Exploring Programming Language Concepts
Programming language concepts
Read Larson (2018) and Weidman (n.d.) then answer the questions below, adding them as evidence to your e-portfolio. You may want to complete this activity in conjunction with or after completing Seminar 2 preparation.
- What is ReDOS and what part do ‘Evil Regex’ play?
- What are the common problems associated with the use of regex? How can these be mitigated?
- How and why could regex be used as part of a security solution?
Answers
-
ReDoS (Regular Expression Denial of Service) refers to a vulnerability that can be exploited when processing certain malicious regular expressions. It occurs when a regular expression takes a significantly long time to match a specific input, leading to a denial of service. ‘Evil Regex’ plays the part of exploiting regex systems to cause them to fall into a ReDoS state, in this way, if the regex engines crash, they could then potentially inject malicious expressions into the system.
-
Catastrophic Backtracking and Insufficient Input Validation are just some common problems associated with the use of regex. Implementing regex can be quite complex and requires a great degree of understanding and attention to detail. To be able to mitigate these problems regular patterns have to be carefully designed, nesting and repetition should be avoided, and it is also important to not just rely on regex, but additional input validation mechanisms should be in place, such as length checks, input sanitization, and whitelisting/blacklisting
-
Regex can be utilized as part of a security solution in various ways:
- Input Validation: Regular expressions can be used to validate and sanitize user inputs to prevent injection attacks (e.g., SQL injection, cross-site scripting).
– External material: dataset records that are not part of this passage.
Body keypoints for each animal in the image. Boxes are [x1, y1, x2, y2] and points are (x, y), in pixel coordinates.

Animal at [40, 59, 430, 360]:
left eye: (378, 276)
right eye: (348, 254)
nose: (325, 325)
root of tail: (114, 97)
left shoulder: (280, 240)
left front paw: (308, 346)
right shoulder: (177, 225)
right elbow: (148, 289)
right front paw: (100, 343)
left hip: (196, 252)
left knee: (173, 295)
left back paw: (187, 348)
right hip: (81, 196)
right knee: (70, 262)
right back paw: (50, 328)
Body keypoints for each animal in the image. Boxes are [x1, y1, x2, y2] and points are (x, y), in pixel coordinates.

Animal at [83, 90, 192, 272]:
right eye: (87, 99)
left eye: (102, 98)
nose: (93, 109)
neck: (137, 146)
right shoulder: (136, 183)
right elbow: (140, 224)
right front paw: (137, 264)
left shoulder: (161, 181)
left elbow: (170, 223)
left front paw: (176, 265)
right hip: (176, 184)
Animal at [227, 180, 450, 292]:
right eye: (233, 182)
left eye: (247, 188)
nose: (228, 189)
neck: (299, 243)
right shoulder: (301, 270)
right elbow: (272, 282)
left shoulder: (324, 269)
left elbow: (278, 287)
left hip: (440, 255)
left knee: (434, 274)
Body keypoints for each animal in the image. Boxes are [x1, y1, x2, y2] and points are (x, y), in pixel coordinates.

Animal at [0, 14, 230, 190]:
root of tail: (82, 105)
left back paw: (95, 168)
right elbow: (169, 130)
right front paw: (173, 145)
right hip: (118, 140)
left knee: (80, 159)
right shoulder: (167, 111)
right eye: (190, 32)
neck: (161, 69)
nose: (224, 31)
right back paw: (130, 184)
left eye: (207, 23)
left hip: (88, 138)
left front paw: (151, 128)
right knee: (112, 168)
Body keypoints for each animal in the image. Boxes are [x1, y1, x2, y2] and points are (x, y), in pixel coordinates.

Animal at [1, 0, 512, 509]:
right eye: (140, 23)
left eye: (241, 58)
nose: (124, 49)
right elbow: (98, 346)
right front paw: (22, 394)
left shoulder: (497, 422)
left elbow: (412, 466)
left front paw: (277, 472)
- Pattern Matching: Regex can be employed to detect patterns associated with known security threats like credit card numbers, social security numbers, or email addresses.
Regex
The UK postcode system consists of a string that contains a number of characters and numbers – a typical example is ST7 9HV (this is not valid – see below for why). The rules for the pattern are available from idealpostcodes (2020). Create a python program that implements a regex that complies with the rules provided above – test it against the examples provided.
Examples:
M1 1AA
M60 1NW
CR2 6XH
DN55 1PT
W1A 1HQ
EC1A 1BB
How do you ensure your solution is not subject to an evil regex attack?
Solution
import re
def validate_uk_postcode(postcode):
# using the re library we can create a pattern that we can use to validate the postcode
# This pattern is based on the rules of a UK post code
pattern = r"^(GIR 0AA|[A-PR-UWYZ](\d{1,2}|[A-HK-Y]\d|\d[A-HJKSTUW])? ?\d[ABD-HJLNP-UW-Z]{2})$"
return re.match(pattern, postcode)
# Test the examples provided
postcodes = [
"M1 1AA",
"M60 1NW",
"CR2 6XH",
"DN55 1PT",
"W1A 1HQ",
"EC1A 1BB",
"ST7 9HV"
]
for postcode in postcodes:
if validate_uk_postcode(postcode):
print(f"{postcode} is a valid UK postcode.")
else:
print(f"{postcode} is not a valid UK postcode.")
To ensure the solution is not subject to an evil regex attack, it’s important to follow best practices for regex usage:
- Keep the regex pattern as simple and specific as possible to avoid excessive backtracking.
- Avoid using quantifiers such as * and + without considering the potential impact on performance.
- Testing the regex against various inputs, including edge cases, to ensure it performs well and does not exhibit catastrophic backtracking.